In this post, I will discuss an analogy that I find useful for thinking about what it means to “understand” something: True understanding of a concept is akin to “seeing” the concept in its native three-dimensional space, whereas partial understanding is merely seeing a two-dimensional projection of that inherently three-dimensional concept.
One of the most important and, in my opinion, overlooked skill sets in academics is that of understanding the state of one’s own knowledge. That is, to understand what you really truly know versus what you only partially know. Without this skill, it is difficult to address gaps in your understanding.
In this post, I’ll provide an analogy that I find helpful for thinking about what it means to “understand”. This analogy also helps guide my teaching goals.
The analogy goes as follows: An abstract, complex concept is akin to an object that resides in three-dimensional (3D) space. True understanding of that concept is akin to seeing the object in 3D. One only partially understands the concept if they are only able to see the object as a two-dimensional (2D) projection. A 2D viewing of a concept is understanding a concept through limited perspectives. One fully understands the concept when they are able to make the leap from viewing the object in 2D to seeing the object in 3D. This leap is often accompanied by an “aha” moment.
This analogy is well illustrated by the image on the cover of Gödel, Escher, Bach by Douglas Hofstadter:
In this image, the 3D wooden blocks ares the abstract concept.
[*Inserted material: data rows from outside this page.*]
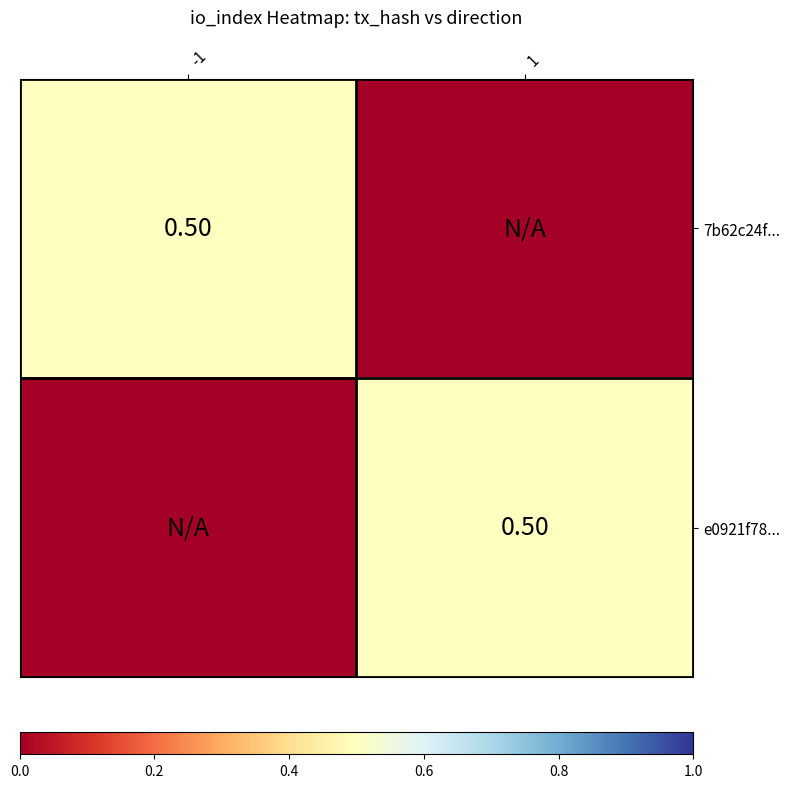

Rank the series at 1 from highest to lowest value.

e0921f78..., 7b62c24f...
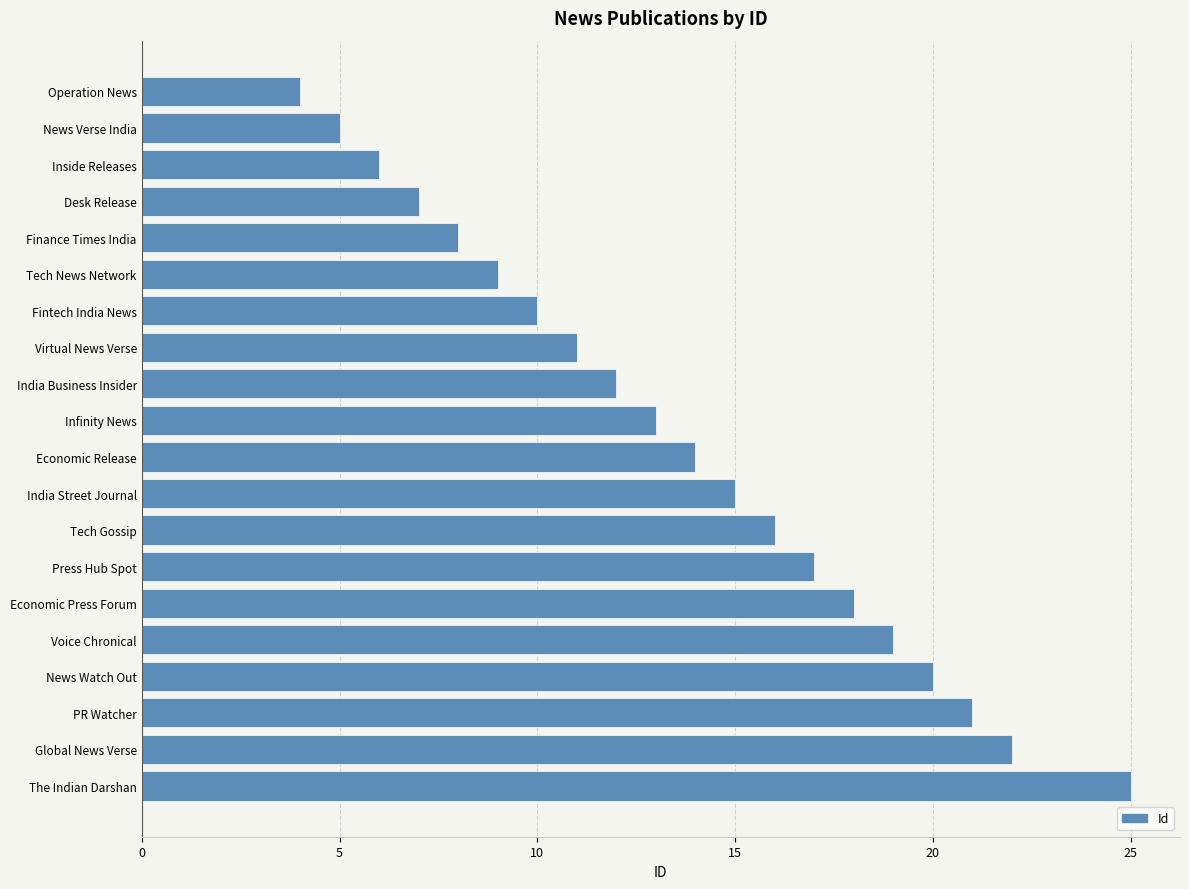

Rank the categories by value from highest to lowest.

The Indian Darshan, Global News Verse, PR Watcher, News Watch Out, Voice Chronical, Economic Press Forum, Press Hub Spot, Tech Gossip, India Street Journal, Economic Release, Infinity News, India Business Insider, Virtual News Verse, Fintech India News, Tech News Network, Finance Times India, Desk Release, Inside Releases, News Verse India, Operation News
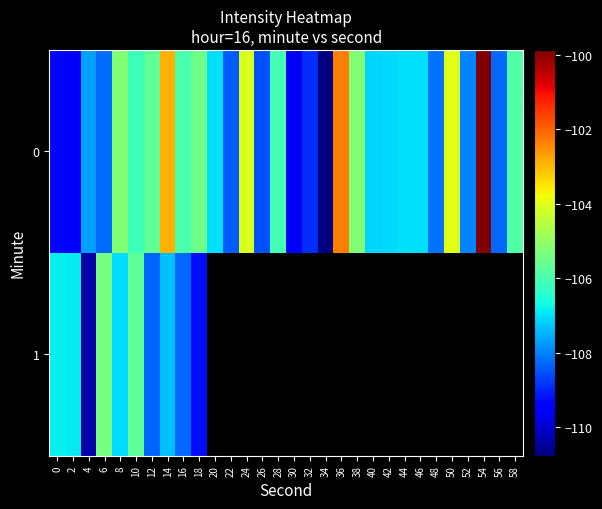

What is the minimum value shown in the chart?

-110.8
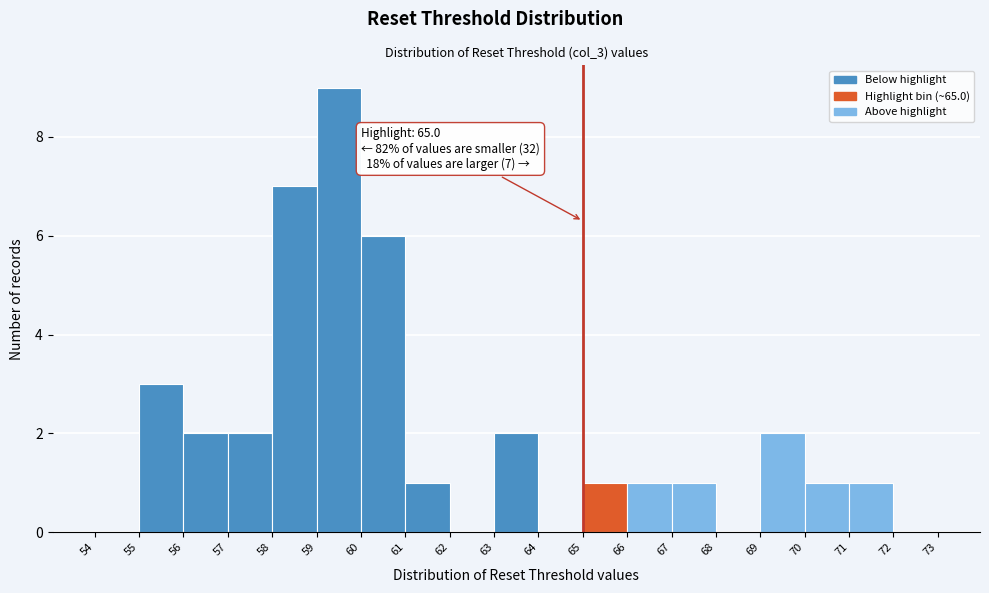

Which range on the x-axis has the tallest bar?

59 to 60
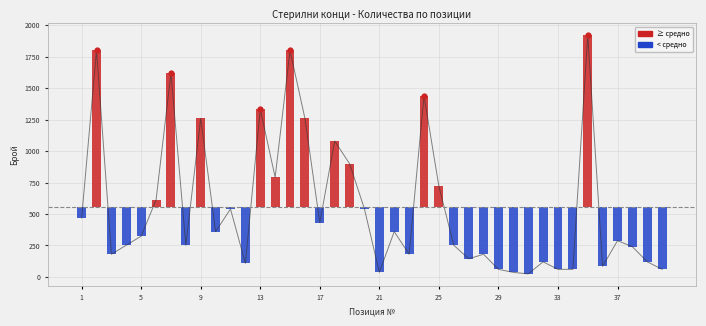

Which has a higher value, 14 or 26?

14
The various 2D projections are various ways that one can approach or view the concept; however, they are inherently incomplete. True understanding of the concept is akin to seeing the wooden blocks as they are, and being able to mentally manipulate the 3D wooden blocks.
As a toy example, I will use the concept of Shannon’s information entropy, which I have discussed in a previous blog post. As I discussed in that post, there are multiple ways to view the concept of information entropy of a categorical distribution:
- As the expected self-information over all of the possible events that may occur when sampling from the distribution.
- As a measure of “uniformness” or “uncertainty” of the distribution.
- As the minimal expected number of bits required to communicated samples drawn from the distribution, as discussed in my post discussing Shannon’s Source Coding Theorem.
Each of these perspectives are akin to a 2D projection:
However, each of these 2D projections (i.e, perspectives) is incomplete. If you only understand entropy through one of these perspectives, then your understanding is incomplete. Truly understanding the concept of entropy is to intuit how all of these perspectives are really just projections of some “higher dimensional” concept that integrates all of these ideas.
Importantly, the sum of multiple 2D projections does not equate to seeing the full 3D object. There is something phenomenologically different about seeing the 3D object than seeing an amalgamation of 2D projections. It is their integration that results in understanding.
When teaching a concept such as this one, it often must be approached through 2D projections first. Jumping straight to the 3D object is often too challenging. However, through explaining and exploring multiple 2D projections of the concept, the student will begin to construct the 3D object in their mind. When self-learning, I take this same approach: I first try to grasp the various 2D projections; however, I am not satisfied until those 2D projections begin to integrate together into a 3D object. Once I am able to mentally manipulate that 3D object at will (i.e., rotate it and form new 2D projections onto new hyperplanes), then I know that I really grasp the concept.